Used Boat Shopping: Caveat Emptor

Having spent time at the Miami Boat Show this year, I still feel a bit dizzied from the shimmer of polished stainless and the intoxicating smell of fresh fiberglass. Long nights at South Beach bars probably didn’t help, either.

As I wandered the show, which many exhibitors said felt busier than it had in years, I marveled at how fortunate some people are to be able to go to Miami to purchase a new boat. Then I thought of the greater majority of boaters who buy their boats on the secondary market—and if you’re reading this—from the listings on

If you’re not at the point where you can shop for a new boat, doing your homework can help you find the best of what’s on the used market. Photo courtesy Miami International Boat Show.

Truth is, the marine market needs used boat buyers because they eventually purchase new boats. If you’re not at that point yet, don’t worry. I’ve assembled a list of tips for avoiding the pitfalls of shopping the used market. There’s a lot to the art of finding a good used boat, and you’ll discover the obvious fine points along the way. What I hope to offer here is the less obvious but equally important.

Research online. Once you have an idea of the kind of boat you want and need, online forums are a good way to get opinions on different brands of boats. Many will be conflicting and biased—and some will be penned by nitwits—so be aware of when and how much salt to take with the advice you find. It will be a good way of collecting anecdotal evidence of people’s experiences with different kinds of boats.

Hire a surveyor. As important as it is to seek owners’ opinions, it’s even more important to seek an expert’s opinion. Hire a surveyor for any boat you’re serious about buying. This probably isn’t news to anyone, but it’s important enough that it bears repeating. Figure about $10 to $20 a foot for an inspection, and a couple of hundred bucks for a sea trial. While the surveyor is there, you might consider having him perform compression and leak-down tests on the engine, particularly if it has more than 500 hours on it. Simply put, a compression test shows the engine’s ability to generate cylinder pressure, and a leak-down test demonstrates its ability to hold that pressure.

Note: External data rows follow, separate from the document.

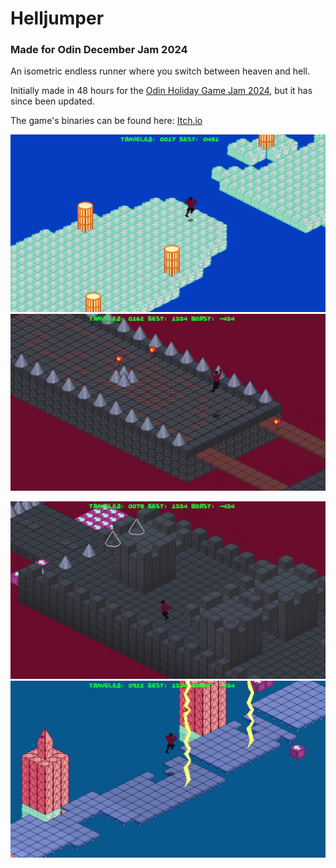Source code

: # Helljumper

### Made for Odin December Jam 2024

An isometric endless runner where you switch between heaven and hell.

Initially made in 48 hours for the [Odin Holiday Game Jam 2024](https://itch.io/jam/odin-holiday-jam), but it has since been updated.

The game's binaries can be found here: [Itch.io](https://x54321.itch.io/helljumper)

![screenshot](screenshot1.png)
![screenshot](screenshot2.png)

![screenshot](screenshot3.png)
![screenshot](screenshot4.png)
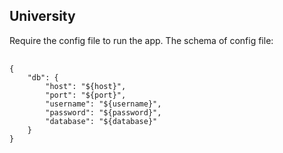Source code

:## University

Require the config file to run the app. 
The schema of config file:

<pre>
    <code>
{
    "db": {
        "host": "${host}",
        "port": "${port}",
        "username": "${username}",
        "password": "${password}",
        "database": "${database}"
    }
}
    </code>
</pre>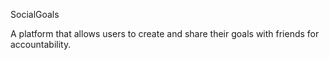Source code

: SocialGoals

A platform that allows users to create and share their goals with friends for accountability.
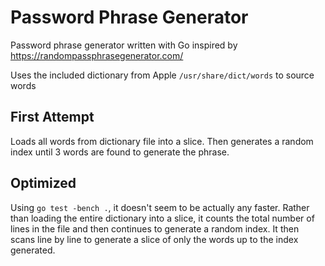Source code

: # Password Phrase Generator
Password phrase generator written with Go inspired by https://randompassphrasegenerator.com/

Uses the included dictionary from Apple `/usr/share/dict/words` to source words

## First Attempt
Loads all words from dictionary file into a slice. Then generates a random index until 3 words are found to generate the phrase.

## Optimized
Using `go test -bench .`, it doesn't seem to be actually any faster. Rather than loading the entire dictionary into a slice, it counts the total number of lines in the file and then continues to generate a random index. It then scans line by line to generate a slice of only the words up to the index generated.
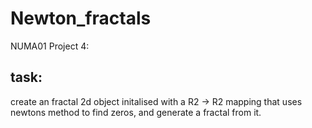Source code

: # Newton_fractals
NUMA01 Project 4:

## task:
create an fractal 2d object initalised with a R2 -> R2 mapping that uses newtons method to find zeros, and generate a fractal from it.
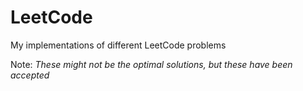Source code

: # LeetCode 

My implementations of different LeetCode problems 


Note: *These might not be the optimal solutions, but these have been accepted*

Pay attention to the trailer. One more mechanical detail to consider is the boat’s trailer. Believe it or not, lots of new-boat  buyers don’t invest in a quality trailer because they know they’re going to trade up in a few years. Because they’re not going to keep the boat more than three or five years, they don’t spend money on a quality trailer. They just go for “good enough.” So, the next guy who thinks he’s found a bargain on the boat—that’d be you—could end up spending a lot on trailer repairs or a replacement, which might make what was a sweet deal not so sweet after all.

Consider tax advantages. Another little-known tip for buying a used boat is that there may be tax advantages to buying from a dealer, particularly if you have a trade-in. Depending on where you live, you might be taxed only on the difference between the trade and the boat you’re buying. For example, if you buy a $35,000 boat with a $20,000 trade-in, you only pay tax on the $15,000 difference. If you buy from a private party, you’ll be taxed on the full price. There isn’t one website to point you to, so check with the DMV in your area and neighboring states. It might make sense to shop across state lines.

Be ready to look inshore. It also might make sense to shop elsewhere if you live on the coast. You will be better off buying a boat that was used solely in fresh water than one used strictly in saltwater, or even one used sporadically in the briny stuff. There’s no way to tell if a saltwater engine has been flushed regularly,  because the damage comes from the inside, not the outside, and what it costs in transportation to get it home is probably less costly than the internal damage from salt water.

For good or ill, buying a boat is tinged with emotion, which is why you need to be aware of a boat’s shortcomings before you fall in love with it. Doing your homework now saves time and money later. A few years on, when you can afford to buy a new boat  at the Miami show and toast your latest purchase at some swanky art deco hotel, you can rely on the manufacturers’ warranties. Until then, caveat emptor.